The latest Warren County School District building is ready for school.
Teachers and staff at Eisenhower Elementary School are looking forward to working in a brand new facility.
"It's so exciting," Principal Marcia Madigan said. "We're thrilled."
Times Observer photo by Brian Ferry
Second-grade teacher Tracy Wallin tapes apples labeled with the names of each of her students to the door of her room at Eisenhower Elementary School.
The school was opened to students and their families Wednesday for a walk-through.
"We've had a lot of positive comments," Madigan said. "The kids are excited."
"It's good," fourth-grader Caleb Penley, who had previously attended Sugar Grove Elementary, said. "It's bigger than the other. It's newer."
He said he is "a little bit sad" that Sugar Grove closed, but is more excited than usual for the start of school.
Becca Penley liked getting a look at her new first-grade classroom. "I like it because it has a lot of frogs in it," she said.
Not everything about a new school is better for the school's youngest students, though. "This one's a little bigger and hard to walk through," she said.
"There's a turtle in my class," kindergarten student Chloe Dunbar said. She is excited to see the building again. "Then it will be all done and it looks nice."
Her mother, Jeni, a former Eisenhower student, agreed. "It's nice," she said. "I used to come here. It's so different. I'm impressed with it."
Not every student could explain why they liked the building.
"I like it," first-grader Jordan Burlingame said. "I just like it."

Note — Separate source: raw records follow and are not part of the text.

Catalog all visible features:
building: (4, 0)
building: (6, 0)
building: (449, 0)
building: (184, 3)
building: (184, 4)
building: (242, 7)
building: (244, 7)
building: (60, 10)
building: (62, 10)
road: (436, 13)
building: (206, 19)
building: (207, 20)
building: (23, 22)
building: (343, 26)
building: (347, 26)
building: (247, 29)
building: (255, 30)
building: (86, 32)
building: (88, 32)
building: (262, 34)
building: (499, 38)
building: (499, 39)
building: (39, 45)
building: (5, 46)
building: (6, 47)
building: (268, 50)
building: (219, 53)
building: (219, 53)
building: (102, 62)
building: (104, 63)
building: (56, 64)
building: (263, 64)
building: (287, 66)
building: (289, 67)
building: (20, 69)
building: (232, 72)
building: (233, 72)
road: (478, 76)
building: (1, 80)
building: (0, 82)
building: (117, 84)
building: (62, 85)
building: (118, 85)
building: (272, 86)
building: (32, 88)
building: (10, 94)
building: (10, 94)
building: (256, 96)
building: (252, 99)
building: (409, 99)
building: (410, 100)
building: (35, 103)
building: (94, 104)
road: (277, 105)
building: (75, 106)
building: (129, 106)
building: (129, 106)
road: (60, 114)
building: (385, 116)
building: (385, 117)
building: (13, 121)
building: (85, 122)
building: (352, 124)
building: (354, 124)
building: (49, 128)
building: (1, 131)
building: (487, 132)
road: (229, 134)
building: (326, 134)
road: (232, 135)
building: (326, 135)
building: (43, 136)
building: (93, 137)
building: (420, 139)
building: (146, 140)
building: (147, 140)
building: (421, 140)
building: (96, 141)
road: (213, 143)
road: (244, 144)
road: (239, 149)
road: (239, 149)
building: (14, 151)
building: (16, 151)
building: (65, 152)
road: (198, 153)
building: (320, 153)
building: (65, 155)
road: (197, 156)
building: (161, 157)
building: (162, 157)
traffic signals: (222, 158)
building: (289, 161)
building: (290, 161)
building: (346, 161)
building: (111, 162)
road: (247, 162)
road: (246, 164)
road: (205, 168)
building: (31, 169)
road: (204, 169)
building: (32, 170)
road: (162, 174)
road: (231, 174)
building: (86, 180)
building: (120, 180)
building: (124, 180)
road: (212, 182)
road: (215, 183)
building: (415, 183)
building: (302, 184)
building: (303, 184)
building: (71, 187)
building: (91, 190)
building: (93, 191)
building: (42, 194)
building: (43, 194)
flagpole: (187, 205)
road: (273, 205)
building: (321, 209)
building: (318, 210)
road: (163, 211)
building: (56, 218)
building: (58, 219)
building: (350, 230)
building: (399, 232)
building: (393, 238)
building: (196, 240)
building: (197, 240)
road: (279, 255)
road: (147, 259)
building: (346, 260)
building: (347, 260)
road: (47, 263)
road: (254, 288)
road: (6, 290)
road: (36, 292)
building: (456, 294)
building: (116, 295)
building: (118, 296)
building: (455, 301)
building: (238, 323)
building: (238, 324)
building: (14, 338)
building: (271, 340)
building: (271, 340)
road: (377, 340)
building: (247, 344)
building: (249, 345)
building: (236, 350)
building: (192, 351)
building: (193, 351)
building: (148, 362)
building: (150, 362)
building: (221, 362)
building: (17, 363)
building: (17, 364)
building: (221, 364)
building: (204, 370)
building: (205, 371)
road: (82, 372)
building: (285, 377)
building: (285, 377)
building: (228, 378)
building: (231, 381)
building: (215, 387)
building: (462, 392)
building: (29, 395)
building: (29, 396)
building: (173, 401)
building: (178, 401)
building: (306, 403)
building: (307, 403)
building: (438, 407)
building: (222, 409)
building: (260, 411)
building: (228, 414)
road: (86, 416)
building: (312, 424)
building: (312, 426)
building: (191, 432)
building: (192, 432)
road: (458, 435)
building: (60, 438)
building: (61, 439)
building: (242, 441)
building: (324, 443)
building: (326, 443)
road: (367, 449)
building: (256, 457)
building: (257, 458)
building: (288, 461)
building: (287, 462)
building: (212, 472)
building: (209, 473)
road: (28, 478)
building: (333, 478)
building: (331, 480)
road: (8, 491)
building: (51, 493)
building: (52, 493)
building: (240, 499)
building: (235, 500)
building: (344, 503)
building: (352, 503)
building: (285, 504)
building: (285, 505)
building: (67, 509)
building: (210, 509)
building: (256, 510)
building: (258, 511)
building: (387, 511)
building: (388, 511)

The teachers are enthusiastic, too.
"Absolutely love it," fourth-grade teacher Sharon Nowacki said. "It's clean. It's wonderful. It's spacious."
"The combination of the two schools is going to be great," she said. Her classroom motto is "I READ: Ike pRide - Everyone Achieves Daily."
"They really moved mountains to get us in here," learning support teacher Karen Donovall said. "It looks great."
"I'm very excited about collaborating with the other grade levels," fifth- and sixth-grade special education teacher Elishia Wurst said. "Before, I didn't have many other professionals to share ideas with."
Now, "everything's all here in one building," Wurst said. "We'll be able to come up with great ideas now that we have more staff together here."
Elementary students will be able to work and interact with high school students. "I think that relationship is going to be very strong," she said.
While most of the comments were positive, not everyone was as enthusiastic about the consolidation.
William Howell expressed his appreciation for the facility, "the space is definitely a lot nicer," he said. "It's very nice and looks very good. They did a nice job with adding on and the repairs."
But, he is concerned about what bringing students from two buildings together into one means in terms of class sizes.
"I'm concerned about one-on-one time," he said.
Administrators expected the consolidation to save the district money on staffing by allowing the same number of students to be divided into fewer groups.
While the elementary school is ready, not all the work at the attached Eisenhower Middle High School is complete. Some of the work impacts the elementary building.
Until the middle high school music suite at is finished, buses will drop elementary students off near the main EES office. Students will be escorted across one lane of parking. "That will be supervised by a teacher every day until the band room is finished," Principal Marcia Madigan said.
After that, students will be dropped off right next to the building and will not have to enter at the office door.
Officials plan to hold a full community open house in December.